Marcello's feelings for Lina intensify alongside a growing contempt for her when he sees her attempting to seduce Giulia and realizes that her interest in him is merely for show. At a dinner covertly supervised by Orlando, Quadri asks Marcello to secretly post a letter for him on his way back to Italy, as Quadri's activities are monitored and the letter might be intercepted otherwise. Marcello refuses, and Quadri takes this as a sign of solidarity, as Marcello could have taken the letter and turned it over to the authorities instead. However, Marcello eventually confirms Quadri's identity to Orlando.
While later arguing in a nightclub, Giulia tells Lina that she is not a lesbian and has no interest in an affair. On his trip to Savoy, Quadri – as well as Lina, who left with him in response to Giulia's rejection – is killed by Orlando and his men.
Marcello has conflicted responses to his role in the death of the couple and tries to rationalize away his culpability.
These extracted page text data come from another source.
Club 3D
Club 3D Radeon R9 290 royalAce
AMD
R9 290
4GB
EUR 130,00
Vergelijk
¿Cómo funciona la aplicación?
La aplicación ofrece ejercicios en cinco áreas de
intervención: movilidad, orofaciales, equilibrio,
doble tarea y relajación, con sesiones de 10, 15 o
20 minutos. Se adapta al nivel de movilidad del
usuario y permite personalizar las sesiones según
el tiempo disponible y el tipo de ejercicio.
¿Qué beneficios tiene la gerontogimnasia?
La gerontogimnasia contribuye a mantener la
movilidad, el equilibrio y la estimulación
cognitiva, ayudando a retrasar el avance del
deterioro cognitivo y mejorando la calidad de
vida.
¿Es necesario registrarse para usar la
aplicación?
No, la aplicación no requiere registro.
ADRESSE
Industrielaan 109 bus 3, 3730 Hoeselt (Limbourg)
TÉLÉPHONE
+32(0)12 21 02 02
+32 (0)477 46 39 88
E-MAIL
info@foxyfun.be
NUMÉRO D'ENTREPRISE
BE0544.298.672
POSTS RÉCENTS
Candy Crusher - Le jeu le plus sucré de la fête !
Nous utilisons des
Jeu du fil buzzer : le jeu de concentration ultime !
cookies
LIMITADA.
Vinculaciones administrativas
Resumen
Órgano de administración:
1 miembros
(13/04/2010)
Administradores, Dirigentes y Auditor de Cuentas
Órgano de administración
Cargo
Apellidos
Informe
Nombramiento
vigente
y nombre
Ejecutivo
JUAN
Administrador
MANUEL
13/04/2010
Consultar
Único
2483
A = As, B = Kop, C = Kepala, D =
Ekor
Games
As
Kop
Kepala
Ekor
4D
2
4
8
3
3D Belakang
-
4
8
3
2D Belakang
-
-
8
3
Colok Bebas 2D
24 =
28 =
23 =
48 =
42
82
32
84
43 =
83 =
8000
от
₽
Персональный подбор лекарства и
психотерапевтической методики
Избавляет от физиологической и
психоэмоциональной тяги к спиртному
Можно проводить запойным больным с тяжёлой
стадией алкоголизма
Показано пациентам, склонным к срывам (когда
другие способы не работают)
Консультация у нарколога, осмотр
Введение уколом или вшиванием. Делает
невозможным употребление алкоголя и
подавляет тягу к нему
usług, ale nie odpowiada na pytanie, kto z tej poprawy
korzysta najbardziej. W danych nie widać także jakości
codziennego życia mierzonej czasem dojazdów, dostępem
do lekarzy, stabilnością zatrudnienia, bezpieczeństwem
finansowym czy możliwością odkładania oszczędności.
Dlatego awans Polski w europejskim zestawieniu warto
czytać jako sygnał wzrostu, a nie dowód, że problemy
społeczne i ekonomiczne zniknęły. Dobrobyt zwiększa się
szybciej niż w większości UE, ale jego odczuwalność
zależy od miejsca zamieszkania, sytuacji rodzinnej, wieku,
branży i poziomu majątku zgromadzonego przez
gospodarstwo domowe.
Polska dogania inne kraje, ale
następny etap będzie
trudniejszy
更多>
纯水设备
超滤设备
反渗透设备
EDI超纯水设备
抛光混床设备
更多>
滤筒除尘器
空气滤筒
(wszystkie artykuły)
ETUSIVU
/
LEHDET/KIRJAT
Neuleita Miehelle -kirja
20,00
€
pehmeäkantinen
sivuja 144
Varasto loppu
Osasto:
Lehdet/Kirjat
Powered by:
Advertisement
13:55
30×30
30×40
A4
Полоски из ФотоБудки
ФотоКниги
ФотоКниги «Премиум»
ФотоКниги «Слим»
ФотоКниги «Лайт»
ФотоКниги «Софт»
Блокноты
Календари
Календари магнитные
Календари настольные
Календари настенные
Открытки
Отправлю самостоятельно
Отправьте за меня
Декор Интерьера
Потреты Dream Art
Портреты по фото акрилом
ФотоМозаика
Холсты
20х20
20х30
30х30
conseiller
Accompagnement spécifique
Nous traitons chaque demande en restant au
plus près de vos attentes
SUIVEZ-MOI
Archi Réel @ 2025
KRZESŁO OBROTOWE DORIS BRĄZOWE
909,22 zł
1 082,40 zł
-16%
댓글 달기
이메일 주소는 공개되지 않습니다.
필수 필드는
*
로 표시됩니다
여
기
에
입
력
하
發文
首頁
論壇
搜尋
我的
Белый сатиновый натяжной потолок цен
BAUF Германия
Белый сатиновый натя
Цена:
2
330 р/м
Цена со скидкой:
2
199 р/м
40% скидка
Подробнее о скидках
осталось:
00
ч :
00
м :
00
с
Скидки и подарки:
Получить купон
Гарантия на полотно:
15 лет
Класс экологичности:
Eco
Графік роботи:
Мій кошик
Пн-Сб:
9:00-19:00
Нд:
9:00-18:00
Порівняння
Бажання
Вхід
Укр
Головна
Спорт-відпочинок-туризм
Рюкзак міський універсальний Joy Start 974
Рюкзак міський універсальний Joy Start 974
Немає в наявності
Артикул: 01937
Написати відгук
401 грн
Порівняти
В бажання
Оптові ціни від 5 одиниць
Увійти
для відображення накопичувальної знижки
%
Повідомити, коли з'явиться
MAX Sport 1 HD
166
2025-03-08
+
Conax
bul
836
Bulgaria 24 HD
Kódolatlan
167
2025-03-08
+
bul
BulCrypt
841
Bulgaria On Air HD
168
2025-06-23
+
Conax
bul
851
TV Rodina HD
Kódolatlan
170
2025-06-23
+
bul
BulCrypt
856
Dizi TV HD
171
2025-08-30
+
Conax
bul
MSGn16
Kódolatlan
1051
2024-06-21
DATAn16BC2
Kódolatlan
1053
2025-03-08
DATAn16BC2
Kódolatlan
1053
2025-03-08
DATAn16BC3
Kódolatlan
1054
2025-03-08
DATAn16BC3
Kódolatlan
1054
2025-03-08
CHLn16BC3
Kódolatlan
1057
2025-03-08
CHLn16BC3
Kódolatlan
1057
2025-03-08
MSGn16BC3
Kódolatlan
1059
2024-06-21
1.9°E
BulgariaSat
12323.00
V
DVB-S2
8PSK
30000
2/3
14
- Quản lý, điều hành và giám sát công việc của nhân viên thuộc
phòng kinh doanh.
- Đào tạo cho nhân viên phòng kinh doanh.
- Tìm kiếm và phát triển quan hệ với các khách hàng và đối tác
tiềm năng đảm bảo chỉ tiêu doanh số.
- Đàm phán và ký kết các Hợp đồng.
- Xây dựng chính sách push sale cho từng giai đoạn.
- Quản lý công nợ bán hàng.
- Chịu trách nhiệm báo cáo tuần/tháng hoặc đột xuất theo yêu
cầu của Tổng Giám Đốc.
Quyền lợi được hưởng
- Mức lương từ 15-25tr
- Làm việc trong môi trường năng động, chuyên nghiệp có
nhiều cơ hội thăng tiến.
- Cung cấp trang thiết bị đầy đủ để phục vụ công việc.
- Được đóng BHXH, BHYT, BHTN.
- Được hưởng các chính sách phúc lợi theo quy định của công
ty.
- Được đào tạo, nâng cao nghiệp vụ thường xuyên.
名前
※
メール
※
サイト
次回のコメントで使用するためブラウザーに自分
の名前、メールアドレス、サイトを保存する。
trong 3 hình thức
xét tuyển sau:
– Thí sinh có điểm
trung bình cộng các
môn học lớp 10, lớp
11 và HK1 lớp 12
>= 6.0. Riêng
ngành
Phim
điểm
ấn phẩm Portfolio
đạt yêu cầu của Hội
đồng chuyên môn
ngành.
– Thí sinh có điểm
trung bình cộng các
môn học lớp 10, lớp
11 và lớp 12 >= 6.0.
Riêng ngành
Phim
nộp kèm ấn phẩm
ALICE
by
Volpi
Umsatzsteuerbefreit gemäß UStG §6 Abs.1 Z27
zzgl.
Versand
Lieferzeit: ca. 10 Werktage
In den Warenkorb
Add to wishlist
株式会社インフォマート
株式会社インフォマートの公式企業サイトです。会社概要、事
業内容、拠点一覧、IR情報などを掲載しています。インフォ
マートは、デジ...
Years later, on the night Mussolini falls from power, Giulia reveals that she has long suspected Marcello's involvement in the murders but is sadder for their safety than for his victims or his duplicity.
The two go out for a drive and walk that evening, and while Giulia tries to convince Marcello to have sex with her in a wooded area, a stranger calls to him by name. He turns out to be Lino. Marcello screams at Lino and blames him for ruining his life by taking his innocence. Lino defends himself by arguing that the loss of innocence is inevitable and is merely a part of the human experience. That speech leads Marcello to the beginning of acceptance of his non-conformity.
Marcello, Giulia, and their daughter later drive to the mountains to evade possible reprisals for his role with the government. En route, they drive into an air raid, and their car is strafed with bullets. Giulia and her daughter are killed in the first wave, and Marcello falls out of the car, wounded. Realizing that his wife and daughter are dead, he waits for the second wave to return. Marcello then hears the plane's approach.
Marcello spends the entire novel in search of what he perceives to be a normal life - normal activities, a normal appearance, normal emotions, and so on. However, he confuses normality with conformity, and in his quest to conform, subjugates his already repressed emotions. When the natural course of his life presents him with ethical dilemmas - the assignment to betray Professor Quadri, and his attraction to women other than his wife - he is ill-prepared to deal with them. Moravia also intimates a connection between sexual repression and fascism.